Gentoo Archives: gentoo-dev

From: Michael Orlitzky <mjo@g.o>
To: gentoo-dev@l.g.o
Subject: Re: [gentoo-dev] Re: Requirements for UID/GID management
Date: Fri, 03 Feb 2017 19:29:16
Message-Id: 32310889-a605-f9e8-761d-861890f928d5@gentoo.org
In Reply to: [gentoo-dev] Re: Requirements for UID/GID management by Martin Vaeth
1 On 02/03/2017 09:51 AM, Martin Vaeth wrote:
2 > Michael Orlitzky <mjo@g.o> wrote:
3 >>
4 >> The fact that all permission and ownership information is shared is
5 >> precisely the problem.
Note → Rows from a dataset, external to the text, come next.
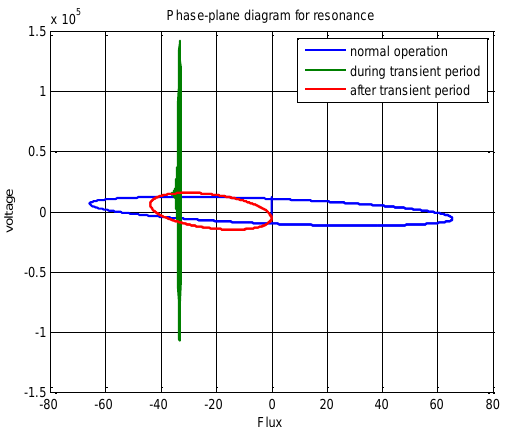
Fig. 33. Phase-plane diagram (  -v) for phase-c secondary due to resonance for the studied power transformer.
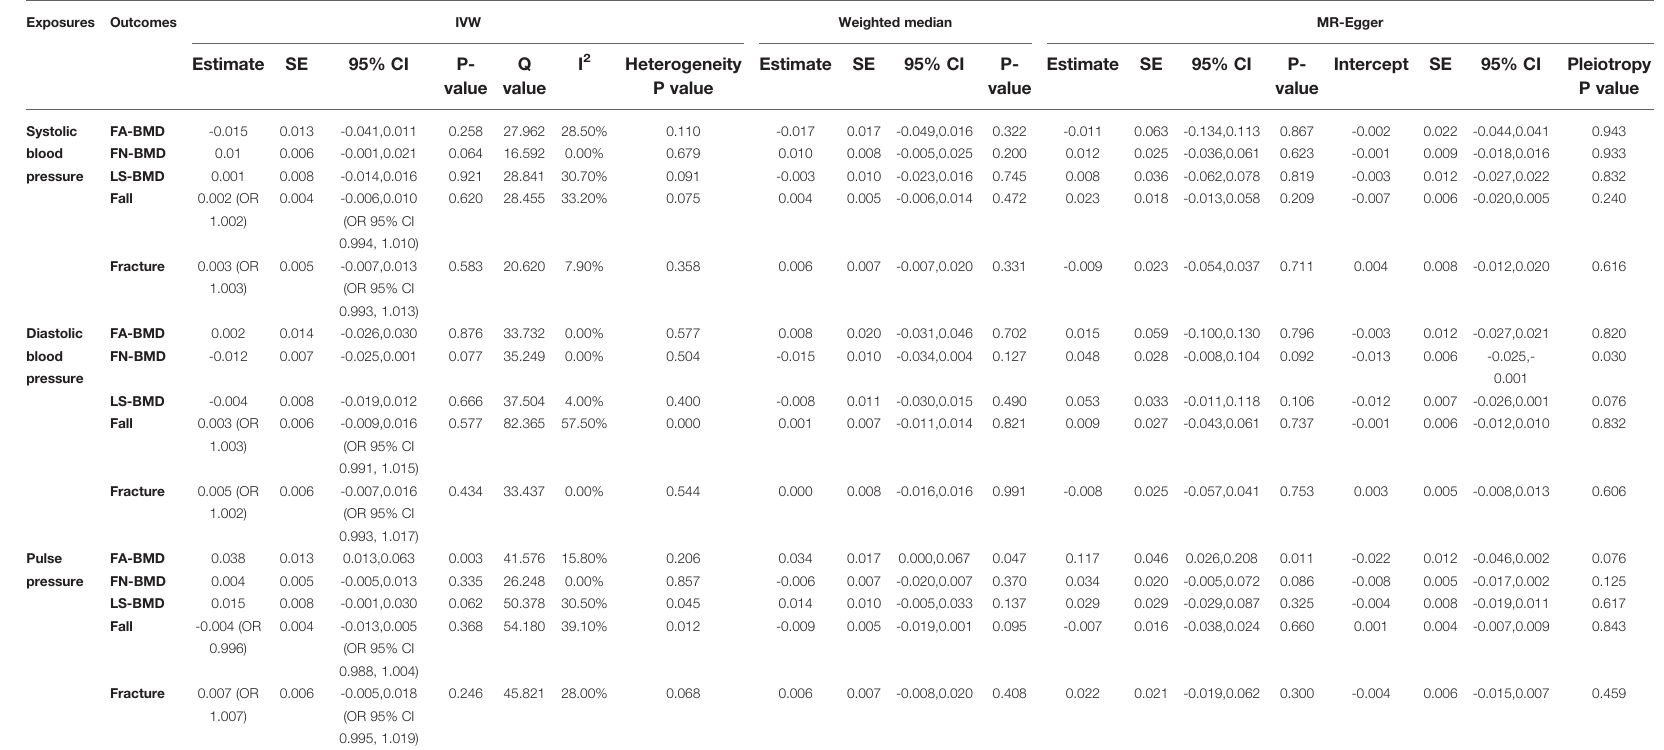
TABLE 1 | Mendelian randomization estimates of blood pressure on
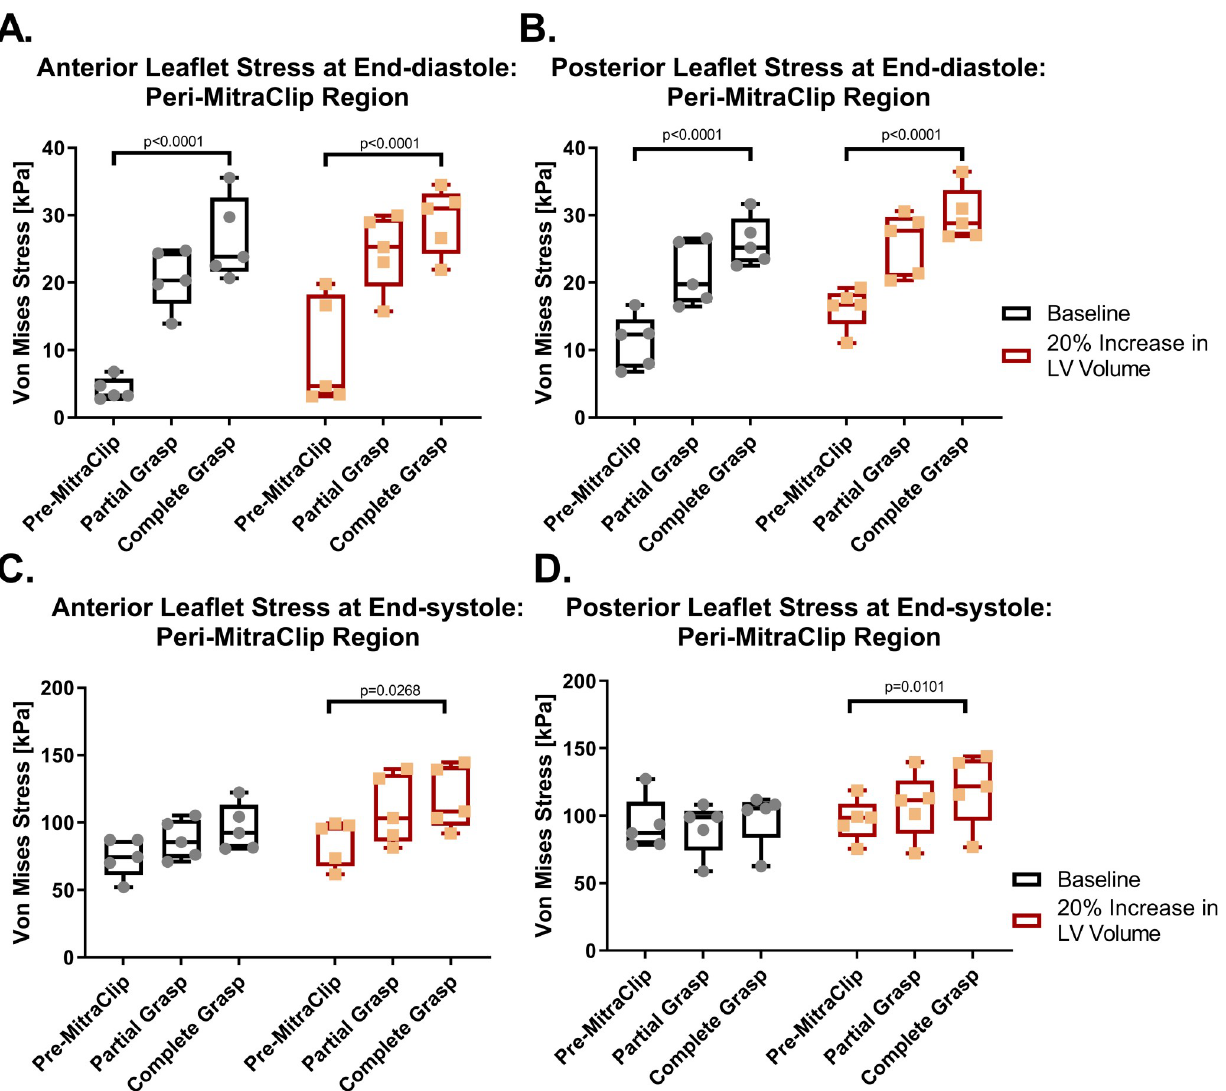
Fig 4. Stress in the peri-MitraClip region in the anterior and posterior leaflets at end-diastole (A and B) and end-systole (C and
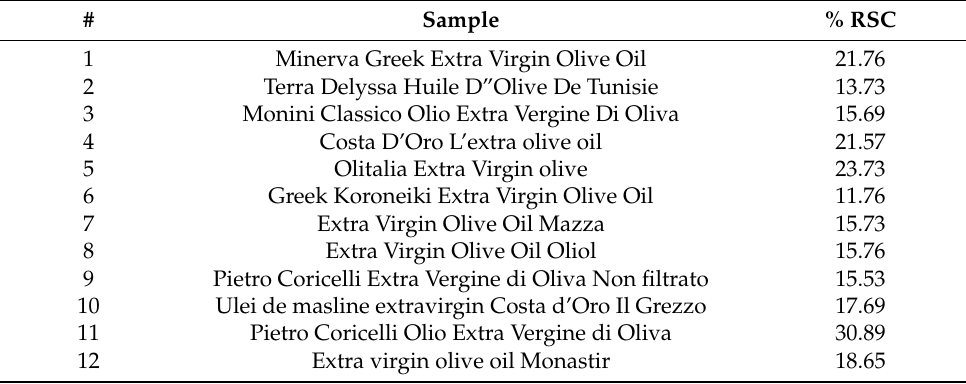
Table 7. Determination of % RSC of HT in EVOO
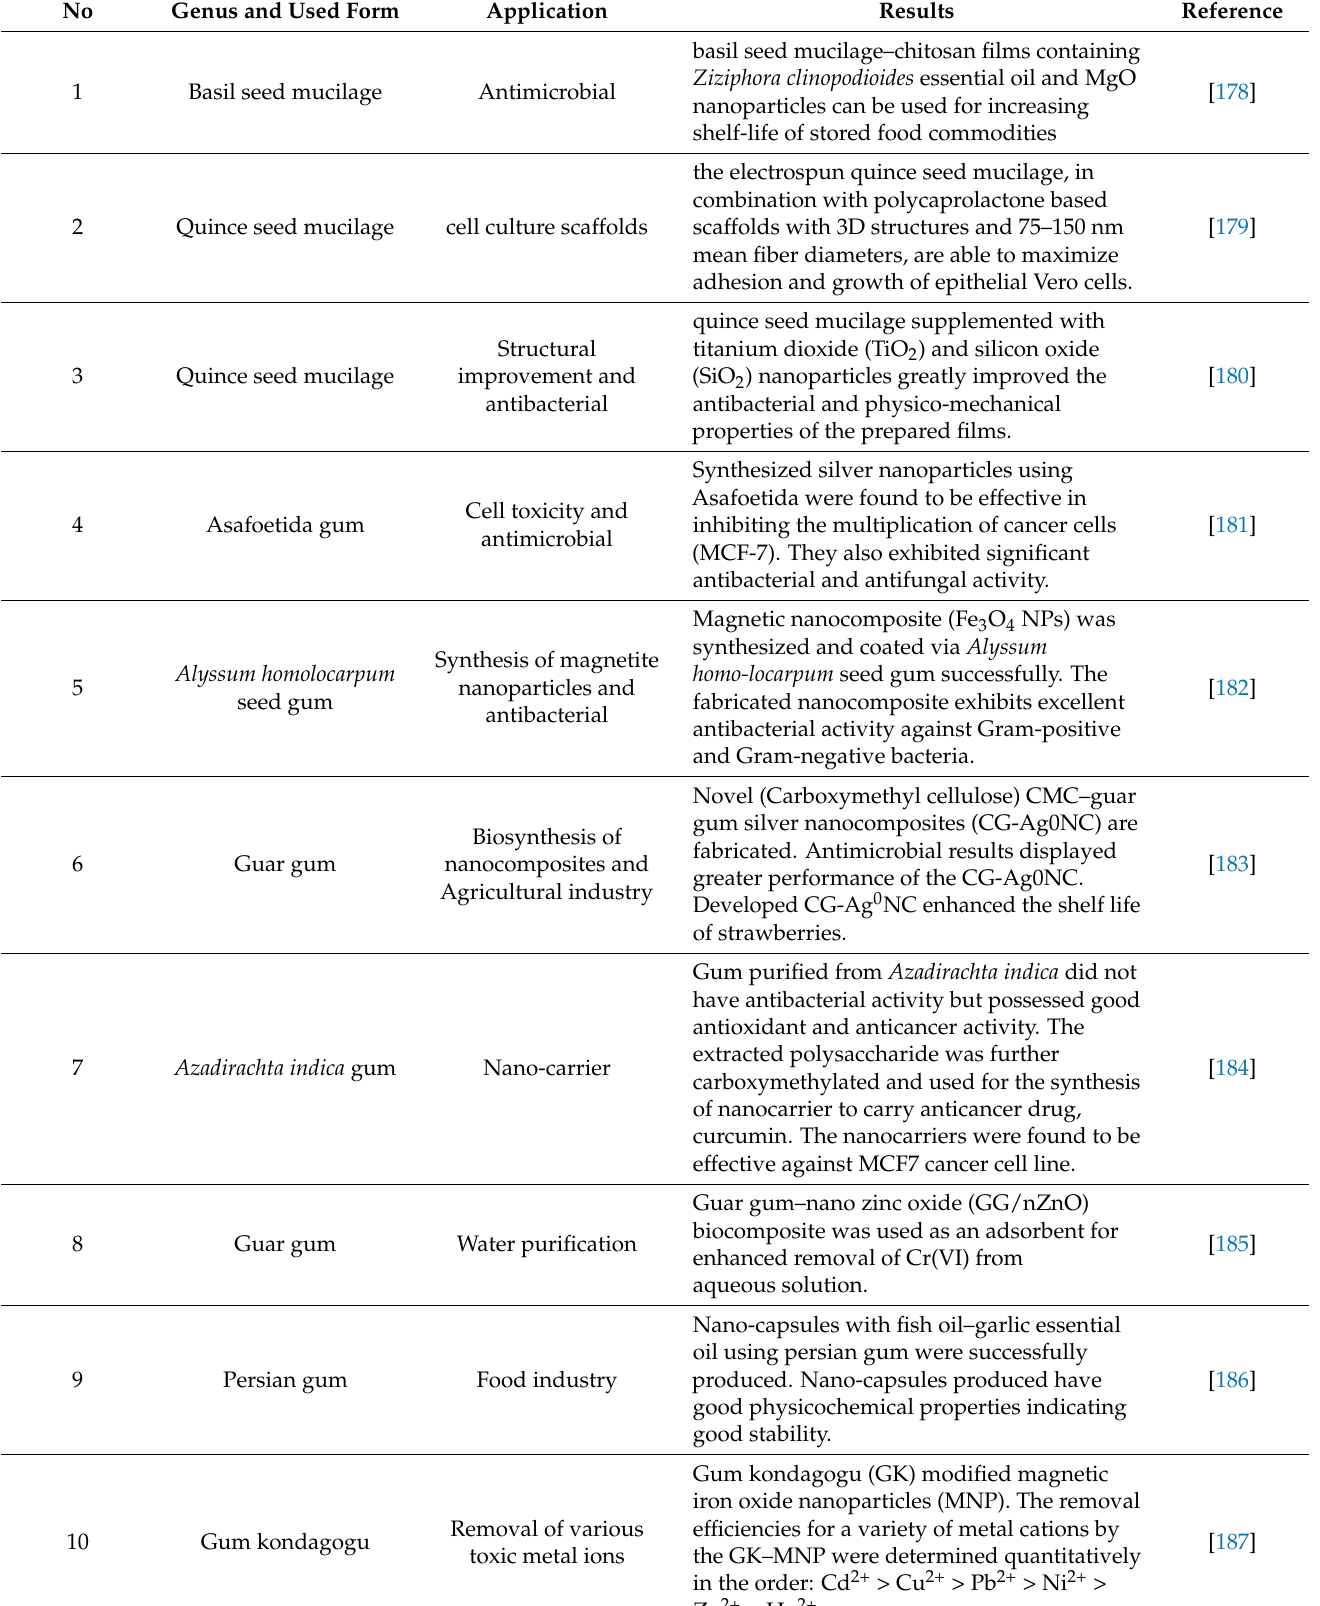
Table 3. Some applications of gums and mucilages in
When you change ownership of the hardlink (which
6 >> you'll never know is a hardlink), you change ownership of /etc/shadow.
7 >
8 > Why should this be a problem except for a race between reading
9 > and changing the ownership?
10 > Admittedly, by using "find ... -exec ... +" the time for an exploit
11 > of the race is even increased when a "standard" chown command is used.
12 >
13 > However, it is no rocket science to write a race-free chown command
14 > in C: Just open the file and use stat() and fchown() to be sure to
15 > change only files from the "correct" user.
16 >
17 > Since this works on the filehandle and not on the filename, I think
18 > that there is no possibility for an exploit when this is used in the
19 > above find loop.
20
21 Not a bad idea... we chould ship that safe-chown utility, and then tell
22 users how to use it to fix their UIDs. The draft that I wrote up was for
23 the "fixed UID with random fallback" model, but said utility could still
24 be useful for people who want to change their running systems to use the
25 same UIDs that would have been chosen by default.